— Может быть, даже председателем месткома?
— Да.
В воображении своем я увидел всю картину, предшествующую этому: вот Гутенька перед зеркалом; она всматривается пристальней и пристальней; конечно, сама видит то, что завтра — послезавтра увидят и товарищи по труппе (о, эти товарищи!), и режиссер, и директор, и зрители с проклятыми биноклями. Скажем откровенно: Гутенька не так уж замечательно играла даже гофманскую «Принцессу Брамбиллу», свою лучшую роль в Камерном театре.
Однако:
— Ах, до чего же красива эта Миклашевская!..
— Ах, какие глаза у этой Миклашевской!..
— А эти танцующие бедра!..
— А эта античная шея!.. и т. д.
Кто же не знает, что красота неплохо служит актрисе, играющей героинь и кокет.
И вдруг — проклятое зеркало!

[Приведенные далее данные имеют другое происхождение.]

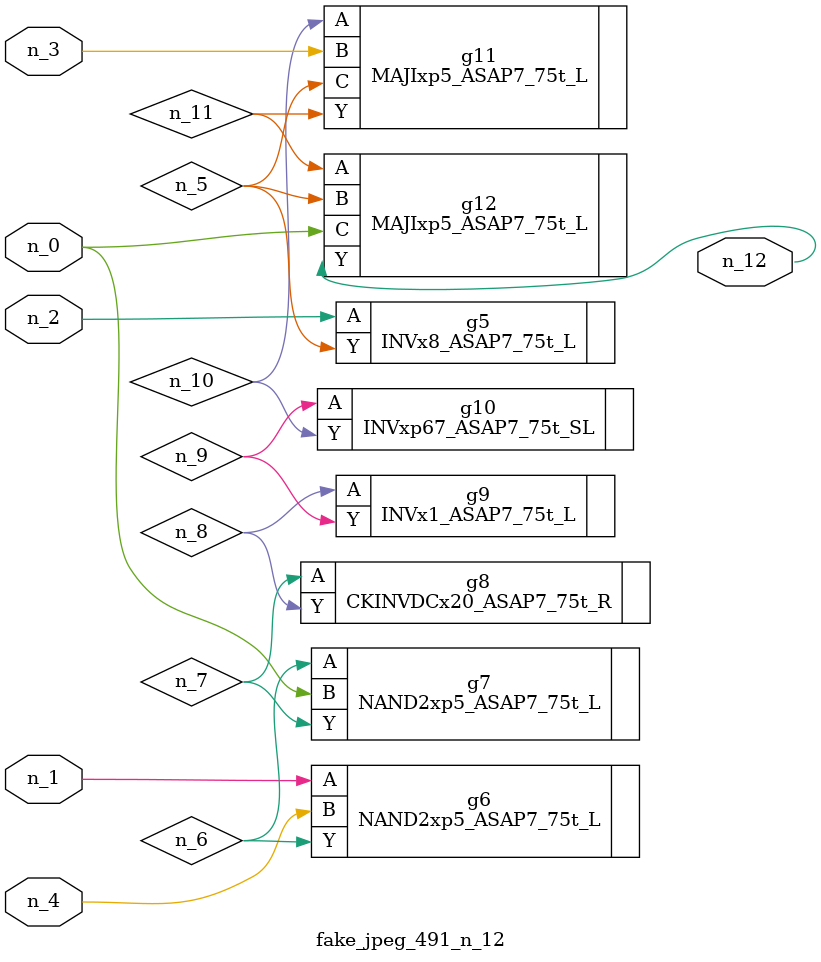
<source format=v>
module fake_jpeg_491_n_12 (n_3, n_2, n_1, n_0, n_4, n_12);

input n_3;
input n_2;
input n_1;
input n_0;
input n_4;

output n_12;

wire n_11;
wire n_10;
wire n_8;
wire n_9;
wire n_6;
wire n_5;
wire n_7;

INVx8_ASAP7_75t_L g5 ( 
.A(n_2),
.Y(n_5)
);

NAND2xp5_ASAP7_75t_L g6 ( 
.A(n_1),
.B(n_4),
.Y(n_6)
);

NAND2xp5_ASAP7_75t_L g7 ( 
.A(n_6),
.B(n_0),
.Y(n_7)
);

CKINVDCx20_ASAP7_75t_R g8 ( 
.A(n_7),
.Y(n_8)
);

INVx1_ASAP7_75t_L g9 ( 
.A(n_8),
.Y(n_9)
);

INVxp67_ASAP7_75t_SL g10 ( 
.A(n_9),
.Y(n_10)
);

MAJIxp5_ASAP7_75t_L g11 ( 
.A(n_10),
.B(n_3),
.C(n_5),
.Y(n_11)
);

MAJIxp5_ASAP7_75t_L g12 ( 
.A(n_11),
.B(n_5),
.C(n_0),
.Y(n_12)
);


endmodule
</source>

Это бесцеремонное, это нехитрое вятское зеркало!
Вот и подала Гутенька заявление в ВКП(б). Партийные красавицы, как известно, увядают не так быстро, как беспартийные.
Перед моим отъездом из Вятки Миклашевская сказала:
— Вероятно, Толечка, в Москве вы заглянете к Таирову!
— Обязательно!
— Поговорили бы, милый, с ним обо мне. Что-то очень потянуло на Никитскую (там была ее квартира), на Тверской бульвар (там стоял Камерный).
— Охотно, Гутенька. Непременно поговорю.
Разговор с Александром Яковлевичем оказался легким. Первый бокал белого вина (теплого, военного, полученного по академическому пайку) я поднял за Камерный театр двадцатых годов.
— Выпьем, друзья, за наши чудные двадцатые годы! — чокнувшись, сказала Алиса Коонен.
— О, какое было время! Какое время! — сказал Таиров.
И его южные, маслянистые глаза загорелись.